50 Year Business Roadmap and Design Thinking

I was having lunch with a colleague – catching up on family and his new gig, when we got on a conversation about the difference in US and Japanese business cultures (he has spent the last 25 years working in both). One thing in particular that stood out to me was that Japanese companies have a 50-year roadmap! Yes – 50 years! I have been at US companies that struggle to develop a 3-year roadmap. Typically you would update this yearly and look at your annual progress maybe a couple times a year. But recently, I have seen US companies – with all the frequent and radical changes in the economy, technology, geo-politics and legislation – struggling to keep a roadmap viable for a few months.

I was sharing this with another colleague and he questioned how well you could forecast 50 years out.
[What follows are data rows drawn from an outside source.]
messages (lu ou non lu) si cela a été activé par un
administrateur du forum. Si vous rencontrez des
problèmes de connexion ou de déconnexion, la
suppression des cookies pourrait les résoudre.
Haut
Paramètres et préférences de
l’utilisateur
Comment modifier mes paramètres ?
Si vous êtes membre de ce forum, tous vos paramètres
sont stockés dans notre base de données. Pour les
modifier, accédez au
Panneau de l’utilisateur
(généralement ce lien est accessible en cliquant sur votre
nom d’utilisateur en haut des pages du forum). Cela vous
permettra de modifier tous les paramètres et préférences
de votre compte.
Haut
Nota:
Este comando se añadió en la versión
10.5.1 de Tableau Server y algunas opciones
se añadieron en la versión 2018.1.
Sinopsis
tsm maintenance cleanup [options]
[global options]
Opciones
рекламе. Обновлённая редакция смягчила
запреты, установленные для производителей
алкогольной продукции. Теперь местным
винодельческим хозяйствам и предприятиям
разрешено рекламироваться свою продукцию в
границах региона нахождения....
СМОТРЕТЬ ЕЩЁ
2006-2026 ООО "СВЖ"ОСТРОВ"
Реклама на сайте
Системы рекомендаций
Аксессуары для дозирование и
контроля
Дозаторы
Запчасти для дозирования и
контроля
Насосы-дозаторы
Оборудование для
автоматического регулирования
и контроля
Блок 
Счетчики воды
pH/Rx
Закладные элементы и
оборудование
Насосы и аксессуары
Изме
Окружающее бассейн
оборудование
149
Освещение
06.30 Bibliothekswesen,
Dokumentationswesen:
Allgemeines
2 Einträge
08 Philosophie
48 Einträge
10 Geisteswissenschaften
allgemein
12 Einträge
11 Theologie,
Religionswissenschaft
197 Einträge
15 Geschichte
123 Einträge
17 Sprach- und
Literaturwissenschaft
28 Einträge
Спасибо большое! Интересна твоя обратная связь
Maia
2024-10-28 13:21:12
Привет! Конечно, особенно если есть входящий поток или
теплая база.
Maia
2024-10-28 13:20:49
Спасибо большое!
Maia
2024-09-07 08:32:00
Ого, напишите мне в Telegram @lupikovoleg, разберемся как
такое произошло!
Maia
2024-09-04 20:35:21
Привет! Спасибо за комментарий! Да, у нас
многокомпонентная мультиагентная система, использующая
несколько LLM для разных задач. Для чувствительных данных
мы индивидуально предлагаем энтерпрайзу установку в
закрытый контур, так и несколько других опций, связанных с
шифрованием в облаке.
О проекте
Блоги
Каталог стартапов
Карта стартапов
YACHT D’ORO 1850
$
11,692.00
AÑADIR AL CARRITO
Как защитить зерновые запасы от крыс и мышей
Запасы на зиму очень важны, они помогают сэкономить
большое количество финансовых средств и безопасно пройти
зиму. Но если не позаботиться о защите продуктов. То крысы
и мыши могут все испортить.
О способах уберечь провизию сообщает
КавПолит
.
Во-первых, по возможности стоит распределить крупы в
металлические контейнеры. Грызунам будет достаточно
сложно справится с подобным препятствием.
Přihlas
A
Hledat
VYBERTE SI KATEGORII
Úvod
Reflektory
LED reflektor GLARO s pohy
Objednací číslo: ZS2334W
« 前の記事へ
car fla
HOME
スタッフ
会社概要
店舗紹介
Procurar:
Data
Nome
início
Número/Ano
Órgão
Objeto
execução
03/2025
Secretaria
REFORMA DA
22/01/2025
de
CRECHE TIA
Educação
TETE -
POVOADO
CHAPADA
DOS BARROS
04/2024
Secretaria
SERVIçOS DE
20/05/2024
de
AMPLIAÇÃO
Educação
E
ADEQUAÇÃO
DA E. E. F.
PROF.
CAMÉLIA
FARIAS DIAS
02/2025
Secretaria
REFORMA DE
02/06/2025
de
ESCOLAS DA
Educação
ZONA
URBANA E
Granted that things get fuzzier the further out you speculate but if you start with some concrete facts of things that you know are going to happen in the near future then it is not that hard to speculate the logical conclusions. For example, we know that self-driving cars is in our not-so-distance future. Most all major car manufacturers have prototypes and several US states have legislation supporting it already. In a few years this will become reality. So let’s speculate the changes to our future on our 50-year roadmap…

  • For the next five to ten years, I would expect to see the introduction of self-driving cars and more state legislation supporting it. This may have an impact on your business depending on how close you are to this market.
  • In the next decade or two, I expect that self-driving cars will become mainstream. This will mean big changes for the transportation industry. No more need for taxi drivers or delivery drivers, etc. And why have a car depreciate in your garage when you could have all your transportation needs taken care of? This will probably be the standard way we commute – giving us more work time while we travel.
  • Now let’s think a few decades out… With all our transportation needs being efficiently controlled by technology, do we really want human drivers mucking things up? I know it sounds Orwellian, but it is conceivable that it would be illegal for a citizen to operate – or even own – a transportation vehicle.

There are other factors to consider like drone delivery systems, etc. but I think you get the idea of how Design Thinking works. Design Thinking? Yes – this is how designers solves problems and innovate. Design thinking is a human-centered, prototype-driven process for innovation. It starts exactly like this – looking at current trends and using logic and some creative thinking to speculating what the probable outcomes will be. In Design Thinking, the next step would be to test your hypothesis with observation, prototyping, evaluation, learning – and repeating until viable solutions come about.